### About this exercise
Can you set down, exactly as they appear below, the lines from the opening of the material through the one bearing "ea di alcune", minus the pictures?

*** Data in this exercise Section Begins ***

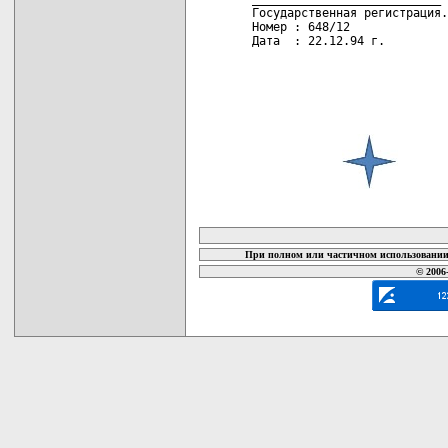
Государственная регистрация.

Номер : 648/12

Дата  : 22.12.94 г.  

карта новых документов
При полном или частичном использовании 
© 2006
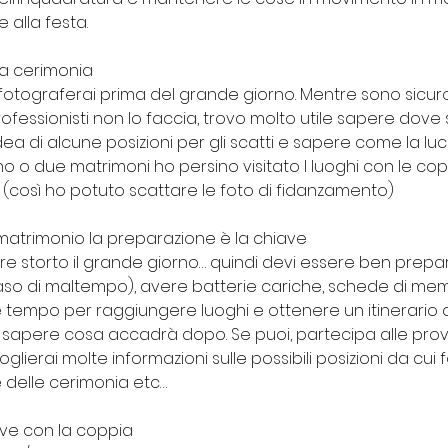
 alla festa.
lla cerimonia
he fotograferai prima del grande giorno. Mentre sono sicur
fessionisti non lo faccia, trovo molto utile sapere dove 
ea di alcune posizioni per gli scatti e sapere come la l
uno o due matrimoni ho persino visitato I luoghi con le cop
a (così ho potuto scattare le foto di fidanzamento)
i matrimonio la preparazione è la chiave
e storto il grande giorno… quindi devi essere ben prepar
 caso di maltempo), avere batterie cariche, schede di mem
 tempo per raggiungere luoghi e ottenere un itinerario de
sapere cosa accadrà dopo. Se puoi, partecipa alle prov
glierai molte informazioni sulle possibili posizioni da cui 
ine delle cerimonia etc…
tive con la coppia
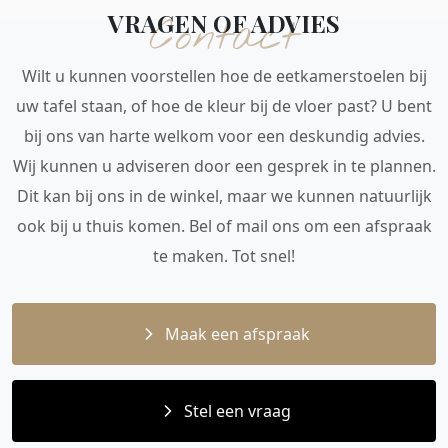
VRAGEN OF ADVIES
Contact
Wilt u kunnen voorstellen hoe de eetkamerstoelen bij
uw tafel staan, of hoe de kleur bij de vloer past? U bent
bij ons van harte welkom voor een deskundig advies.
Wij kunnen u adviseren door een gesprek in te plannen.
Dit kan bij ons in de winkel, maar we kunnen natuurlijk
ook bij u thuis komen. Bel of mail ons om een afspraak
te maken. Tot snel!
Maak een afspraak
Stel een vraag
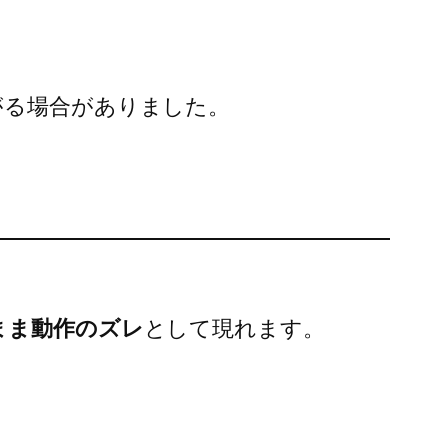
がる場合がありました。
まま動作のズレ
として現れます。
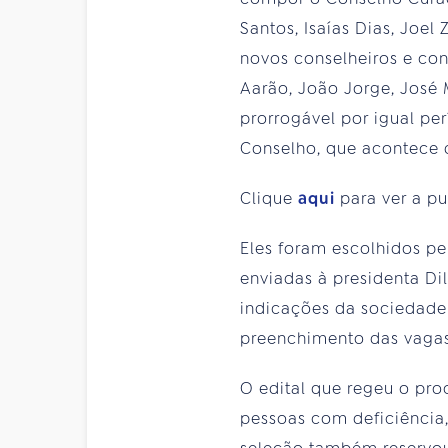
Santos, Isaías Dias, Joel
novos conselheiros e con
Aarão, João Jorge, José
prorrogável por igual p
Conselho, que acontece d
Clique
aqui
para ver a pu
Eles foram escolhidos pel
enviadas à presidenta Di
indicações da sociedade 
preenchimento das vagas 
O edital que regeu o pro
pessoas com deficiência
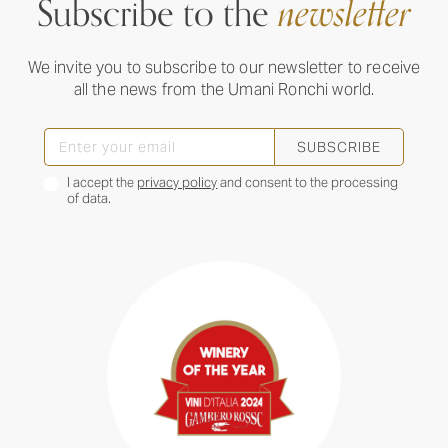
Subscribe to the
newsletter
We invite you to subscribe to our newsletter to receive
all the news from the Umani Ronchi world.
SUBSCRIBE
I accept the
privacy policy
and consent to the processing
of data.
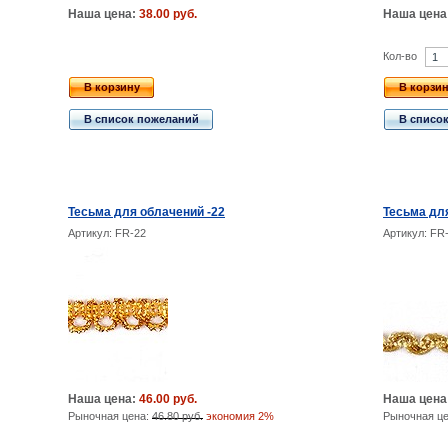
Наша цена:
38.00 руб.
Наша цена
Кол-во
В корзину
В корзи
В список пожеланий
В списо
Тесьма для облачений -22
Тесьма дл
Артикул: FR-22
Артикул: FR
Наша цена:
46.00 руб.
Наша цена
Рыночная цена:
46.80 руб.
экономия 2%
Рыночная ц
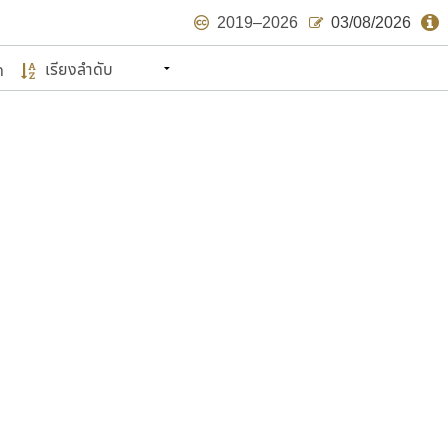
2019–2026
03/08/2026
ด
นหมายถึง ปลายปี พ.ศ. ๒๕๖๒ จะมีฟอนต์
ด้บ้าง ไม่มากก็น้อย
แบบตัวเขียนพู่กัน
แบบฟอนต์ซิ่ง
แบบตัวเนื้อความ
แบบลายมือผู้ใหญ่
S
T
U
V
W
Y
Z
แบบตัวเหลี่ยม
แบบลายมือวัยรุ่น
ย
แบบปลายมน
ร
ฤ
ล
ว
ศ
แบบลายมือเด็ก
ส
ห
อ
ฮ
แบบปลายแหลม
แบบอาลักษณ์
แบบปากกาหัวตัด
ษรไทย
์.คอม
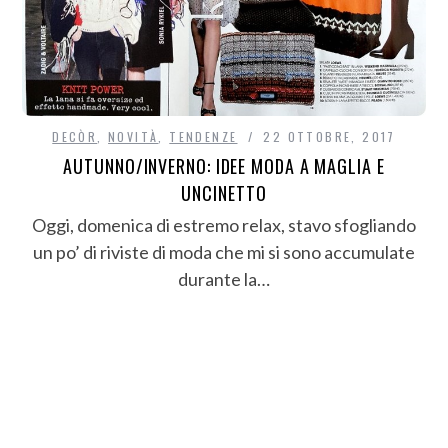
DECÒR
,
NOVITÀ
,
TENDENZE
22 OTTOBRE, 2017
AUTUNNO/INVERNO: IDEE MODA A MAGLIA E
UNCINETTO
Oggi, domenica di estremo relax, stavo sfogliando
un po’ di riviste di moda che mi si sono accumulate
durante la…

*** Data in this exercise Section Ends ***

### Solution for this task
Государственная регистрация.

Номер : 648/12

Дата  : 22.12.94 г.  

карта новых документов
При полном или частичном использовании 
© 2006
 alla festa.
lla cerimonia
he fotograferai prima del grande giorno. Mentre sono sicur
fessionisti non lo faccia, trovo molto utile sapere dove 
ea di alcune posizioni per gli scatti e sapere come la l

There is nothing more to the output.